◆ Try it
Beginning with the first line, transcribe the entries below exactly through the line containing "table_cell [588, 1298, 705, 1401]", inclusive.

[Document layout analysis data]
------------------------------------------------

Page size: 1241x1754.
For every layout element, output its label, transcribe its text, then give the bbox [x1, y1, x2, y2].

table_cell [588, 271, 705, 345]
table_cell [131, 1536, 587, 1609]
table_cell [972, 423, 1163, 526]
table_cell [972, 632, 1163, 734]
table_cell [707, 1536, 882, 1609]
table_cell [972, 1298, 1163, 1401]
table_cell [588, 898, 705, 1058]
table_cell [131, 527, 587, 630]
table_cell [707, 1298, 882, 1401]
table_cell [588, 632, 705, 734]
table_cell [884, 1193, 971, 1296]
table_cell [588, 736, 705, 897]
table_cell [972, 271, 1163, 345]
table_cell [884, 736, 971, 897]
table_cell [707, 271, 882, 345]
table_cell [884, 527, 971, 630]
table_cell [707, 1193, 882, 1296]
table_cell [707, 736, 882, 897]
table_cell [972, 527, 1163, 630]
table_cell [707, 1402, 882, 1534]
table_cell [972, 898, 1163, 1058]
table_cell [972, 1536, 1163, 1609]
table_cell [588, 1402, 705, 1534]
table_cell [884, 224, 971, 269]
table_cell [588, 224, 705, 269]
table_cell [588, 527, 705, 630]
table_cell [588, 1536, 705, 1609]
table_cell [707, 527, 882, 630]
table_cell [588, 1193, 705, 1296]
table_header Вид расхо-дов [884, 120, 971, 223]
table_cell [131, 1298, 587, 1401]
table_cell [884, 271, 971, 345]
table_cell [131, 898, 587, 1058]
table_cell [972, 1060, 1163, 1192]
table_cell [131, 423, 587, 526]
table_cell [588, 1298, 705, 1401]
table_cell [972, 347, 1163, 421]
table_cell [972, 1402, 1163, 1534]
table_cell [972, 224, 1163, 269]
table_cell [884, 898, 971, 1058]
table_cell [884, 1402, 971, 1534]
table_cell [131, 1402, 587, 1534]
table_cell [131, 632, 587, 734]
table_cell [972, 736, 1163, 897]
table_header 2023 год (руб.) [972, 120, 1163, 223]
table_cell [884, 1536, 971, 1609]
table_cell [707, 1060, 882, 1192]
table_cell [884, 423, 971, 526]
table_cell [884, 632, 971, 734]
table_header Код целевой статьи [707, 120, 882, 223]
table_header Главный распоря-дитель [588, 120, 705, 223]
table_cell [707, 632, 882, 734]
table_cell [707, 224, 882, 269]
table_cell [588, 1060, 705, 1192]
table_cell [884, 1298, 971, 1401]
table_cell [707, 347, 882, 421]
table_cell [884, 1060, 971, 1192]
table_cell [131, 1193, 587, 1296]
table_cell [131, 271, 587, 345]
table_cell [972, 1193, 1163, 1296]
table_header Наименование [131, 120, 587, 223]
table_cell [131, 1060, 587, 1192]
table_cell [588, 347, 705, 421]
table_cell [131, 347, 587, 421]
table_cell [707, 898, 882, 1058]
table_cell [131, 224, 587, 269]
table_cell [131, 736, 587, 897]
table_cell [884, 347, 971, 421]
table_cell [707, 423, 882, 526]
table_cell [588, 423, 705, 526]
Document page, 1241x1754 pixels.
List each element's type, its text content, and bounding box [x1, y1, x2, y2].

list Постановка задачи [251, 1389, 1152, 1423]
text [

------------------------------------------------

◆ Result
Page size: 1241x1754.
For every layout element, output its label, transcribe its text, then give the bbox [x1, y1, x2, y2].

table_cell [588, 271, 705, 345]
table_cell [131, 1536, 587, 1609]
table_cell [972, 423, 1163, 526]
table_cell [972, 632, 1163, 734]
table_cell [707, 1536, 882, 1609]
table_cell [972, 1298, 1163, 1401]
table_cell [588, 898, 705, 1058]
table_cell [131, 527, 587, 630]
table_cell [707, 1298, 882, 1401]
table_cell [588, 632, 705, 734]
table_cell [884, 1193, 971, 1296]
table_cell [588, 736, 705, 897]
table_cell [972, 271, 1163, 345]
table_cell [884, 736, 971, 897]
table_cell [707, 271, 882, 345]
table_cell [884, 527, 971, 630]
table_cell [707, 1193, 882, 1296]
table_cell [707, 736, 882, 897]
table_cell [972, 527, 1163, 630]
table_cell [707, 1402, 882, 1534]
table_cell [972, 898, 1163, 1058]
table_cell [972, 1536, 1163, 1609]
table_cell [588, 1402, 705, 1534]
table_cell [884, 224, 971, 269]
table_cell [588, 224, 705, 269]
table_cell [588, 527, 705, 630]
table_cell [588, 1536, 705, 1609]
table_cell [707, 527, 882, 630]
table_cell [588, 1193, 705, 1296]
table_header Вид расхо-дов [884, 120, 971, 223]
table_cell [131, 1298, 587, 1401]
table_cell [884, 271, 971, 345]
table_cell [131, 898, 587, 1058]
table_cell [972, 1060, 1163, 1192]
table_cell [131, 423, 587, 526]
table_cell [588, 1298, 705, 1401]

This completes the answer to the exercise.